--- SOURCE DOCUMENT Enclosed Below ---
Tuesday, November 29, 2005

Edouard Manet's Boating (1874) at the Met

Here is our podcast of the beautiful painting by Manet of a couple boating on the Seine in the suburban town of Argenteuil. Right click here to download or use the player below to listen.

Sunday, November 27, 2005

modeling learning?

"Educators therefore face a different set of challenges. Very different. Their authority is in question since we've learned that we can learn more from talking with others than by listening to any single expert. But, more important, if knowledge emerges from conversations, then just about all our educational focus ought to be on learning how to be good conversationalists: how to listen, how to kindle a conversation, how to evaluate claims, how to speak in a voice worth hearing... and, most of all, how to share a world in which knowledge is plural, for that's what conversation – and knowledge – is about." From David Weinberger, "Knowledge in Transition: How access is changing the very Nature of Technology," in Interactive Educator, Autumn 2005 via Weblogg-ed Some thoughts today about conversations -- modeling conversations is what we were able to do in our podcasts and in our camtasia videos. And if teaching is more about modeling learning than about content delivery, and learning happens in conversations with many sources, then our podcasts and screencasts model learning in an important way...
--- End of Enclosed SOURCE DOCUMENT ---
--- ENTRIES SHOWN Enclosed Below ---
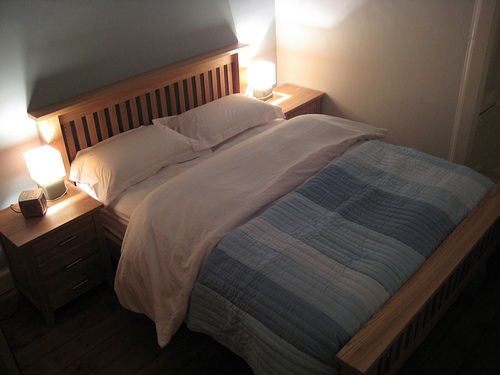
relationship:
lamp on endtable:
[33, 148, 66, 206] [0, 180, 118, 324]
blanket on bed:
[256, 209, 433, 305] [65, 111, 445, 334]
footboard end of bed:
[381, 250, 453, 350] [65, 111, 445, 334]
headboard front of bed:
[45, 48, 264, 118] [65, 111, 445, 334]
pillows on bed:
[115, 109, 254, 161] [65, 111, 445, 334]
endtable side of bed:
[0, 180, 118, 324] [65, 111, 445, 334]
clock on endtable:
[15, 189, 46, 215] [0, 180, 118, 324]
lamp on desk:
[247, 58, 291, 101] [268, 84, 326, 120]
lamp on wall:
[247, 58, 280, 101] [67, 0, 429, 75]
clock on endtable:
[15, 189, 46, 215] [10, 217, 102, 294]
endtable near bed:
[0, 180, 118, 324] [65, 111, 445, 334]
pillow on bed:
[96, 135, 187, 179] [65, 111, 445, 334]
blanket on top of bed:
[256, 209, 433, 305] [65, 111, 445, 334]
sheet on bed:
[150, 142, 254, 194] [65, 111, 445, 334]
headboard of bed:
[45, 48, 264, 118] [65, 111, 445, 334]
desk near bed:
[268, 84, 326, 120] [65, 111, 445, 334]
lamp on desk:
[247, 58, 280, 101] [275, 75, 353, 140]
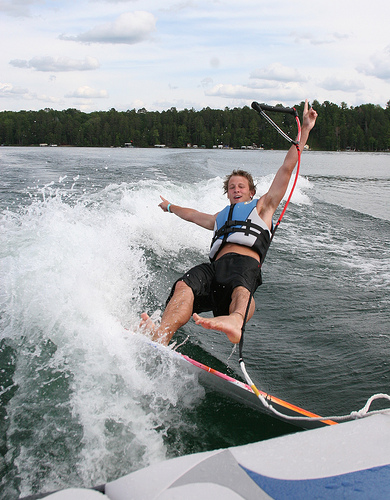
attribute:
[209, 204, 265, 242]
jacket — blue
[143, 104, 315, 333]
man — white, surfing, boarding, young, happy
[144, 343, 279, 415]
board — orange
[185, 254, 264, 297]
shorts — black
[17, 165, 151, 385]
water — white, clear, blue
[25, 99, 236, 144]
trees — green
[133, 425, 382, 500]
boat — white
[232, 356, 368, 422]
rope — white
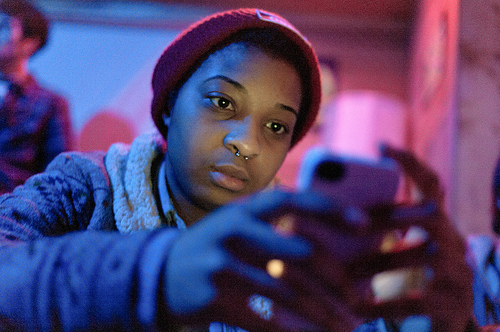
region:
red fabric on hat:
[158, 84, 166, 94]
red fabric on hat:
[161, 63, 170, 68]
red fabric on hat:
[175, 53, 185, 60]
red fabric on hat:
[198, 34, 203, 44]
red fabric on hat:
[209, 25, 217, 36]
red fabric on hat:
[221, 20, 230, 28]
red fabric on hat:
[231, 17, 241, 24]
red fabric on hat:
[253, 20, 261, 25]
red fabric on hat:
[292, 40, 306, 47]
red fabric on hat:
[318, 73, 319, 93]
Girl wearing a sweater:
[0, 23, 472, 330]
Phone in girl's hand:
[268, 143, 432, 328]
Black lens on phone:
[303, 154, 353, 189]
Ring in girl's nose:
[227, 140, 255, 167]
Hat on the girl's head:
[140, 2, 322, 147]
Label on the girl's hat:
[250, 1, 318, 51]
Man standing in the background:
[1, 0, 78, 198]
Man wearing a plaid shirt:
[0, 2, 76, 200]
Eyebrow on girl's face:
[277, 92, 302, 128]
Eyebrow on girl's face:
[197, 65, 254, 93]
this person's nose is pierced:
[207, 130, 278, 170]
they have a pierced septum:
[210, 115, 255, 165]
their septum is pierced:
[215, 130, 276, 170]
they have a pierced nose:
[221, 115, 272, 170]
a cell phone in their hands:
[271, 126, 406, 331]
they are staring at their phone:
[141, 2, 393, 326]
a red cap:
[131, 1, 378, 123]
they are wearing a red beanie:
[130, 2, 364, 282]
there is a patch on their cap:
[250, 3, 340, 56]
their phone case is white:
[291, 122, 408, 327]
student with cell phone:
[0, 28, 481, 326]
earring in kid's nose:
[234, 148, 256, 163]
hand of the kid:
[193, 179, 315, 328]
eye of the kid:
[248, 110, 297, 146]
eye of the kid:
[201, 90, 236, 116]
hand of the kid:
[366, 144, 473, 321]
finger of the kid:
[236, 188, 353, 226]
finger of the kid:
[227, 220, 330, 265]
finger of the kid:
[234, 265, 306, 306]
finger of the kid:
[376, 138, 444, 195]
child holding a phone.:
[244, 140, 419, 330]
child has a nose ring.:
[226, 130, 258, 167]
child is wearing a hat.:
[157, 10, 335, 141]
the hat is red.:
[150, 5, 335, 136]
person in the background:
[1, 0, 71, 186]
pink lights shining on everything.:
--- End of Enclosed ENTRIES SHOWN ---
According to the blog posts, on which river and near which town is the couple in Manet's painting boating?

On the Seine, in the suburban town of Argenteuil.